» **OBJECTIVE**: Give the lines from the start of the entries through the line containing "family: Soricidae", inclusive, swapping "common name" for "vernacular name" and changing nothing else. Return only those lines.

[Saved data entries]
— Start —

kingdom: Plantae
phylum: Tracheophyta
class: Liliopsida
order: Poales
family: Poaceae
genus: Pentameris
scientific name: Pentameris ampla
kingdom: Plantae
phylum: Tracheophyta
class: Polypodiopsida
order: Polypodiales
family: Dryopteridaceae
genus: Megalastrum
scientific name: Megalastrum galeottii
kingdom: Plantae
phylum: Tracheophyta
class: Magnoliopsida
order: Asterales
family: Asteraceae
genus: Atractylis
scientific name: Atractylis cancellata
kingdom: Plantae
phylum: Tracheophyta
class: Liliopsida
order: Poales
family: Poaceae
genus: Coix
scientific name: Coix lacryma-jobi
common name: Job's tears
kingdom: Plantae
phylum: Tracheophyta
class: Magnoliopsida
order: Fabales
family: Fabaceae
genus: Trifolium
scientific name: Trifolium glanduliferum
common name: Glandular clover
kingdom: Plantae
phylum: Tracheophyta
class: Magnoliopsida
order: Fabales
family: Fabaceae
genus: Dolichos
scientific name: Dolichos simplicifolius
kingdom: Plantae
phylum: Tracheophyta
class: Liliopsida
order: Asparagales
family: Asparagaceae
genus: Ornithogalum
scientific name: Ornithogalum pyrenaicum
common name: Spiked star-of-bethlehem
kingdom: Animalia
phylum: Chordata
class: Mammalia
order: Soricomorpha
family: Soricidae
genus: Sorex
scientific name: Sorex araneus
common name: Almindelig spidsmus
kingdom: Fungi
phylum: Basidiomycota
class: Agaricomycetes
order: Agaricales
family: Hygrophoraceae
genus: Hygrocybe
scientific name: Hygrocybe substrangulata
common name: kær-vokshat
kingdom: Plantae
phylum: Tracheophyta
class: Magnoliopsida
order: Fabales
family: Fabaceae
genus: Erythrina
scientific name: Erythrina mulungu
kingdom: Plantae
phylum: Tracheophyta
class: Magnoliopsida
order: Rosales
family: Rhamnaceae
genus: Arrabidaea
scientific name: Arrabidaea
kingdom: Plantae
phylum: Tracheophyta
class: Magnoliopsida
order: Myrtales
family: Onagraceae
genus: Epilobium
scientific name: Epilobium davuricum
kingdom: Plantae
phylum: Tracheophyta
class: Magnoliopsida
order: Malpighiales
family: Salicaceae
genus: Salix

— End —

» **FULL RESPONSE**:
kingdom: Plantae
phylum: Tracheophyta
class: Liliopsida
order: Poales
family: Poaceae
genus: Pentameris
scientific name: Pentameris ampla
kingdom: Plantae
phylum: Tracheophyta
class: Polypodiopsida
order: Polypodiales
family: Dryopteridaceae
genus: Megalastrum
scientific name: Megalastrum galeottii
kingdom: Plantae
phylum: Tracheophyta
class: Magnoliopsida
order: Asterales
family: Asteraceae
genus: Atractylis
scientific name: Atractylis cancellata
kingdom: Plantae
phylum: Tracheophyta
class: Liliopsida
order: Poales
family: Poaceae
genus: Coix
scientific name: Coix lacryma-jobi
vernacular name: Job's tears
kingdom: Plantae
phylum: Tracheophyta
class: Magnoliopsida
order: Fabales
family: Fabaceae
genus: Trifolium
scientific name: Trifolium glanduliferum
vernacular name: Glandular clover
kingdom: Plantae
phylum: Tracheophyta
class: Magnoliopsida
order: Fabales
family: Fabaceae
genus: Dolichos
scientific name: Dolichos simplicifolius
kingdom: Plantae
phylum: Tracheophyta
class: Liliopsida
order: Asparagales
family: Asparagaceae
genus: Ornithogalum
scientific name: Ornithogalum pyrenaicum
vernacular name: Spiked star-of-bethlehem
kingdom: Animalia
phylum: Chordata
class: Mammalia
order: Soricomorpha
family: Soricidae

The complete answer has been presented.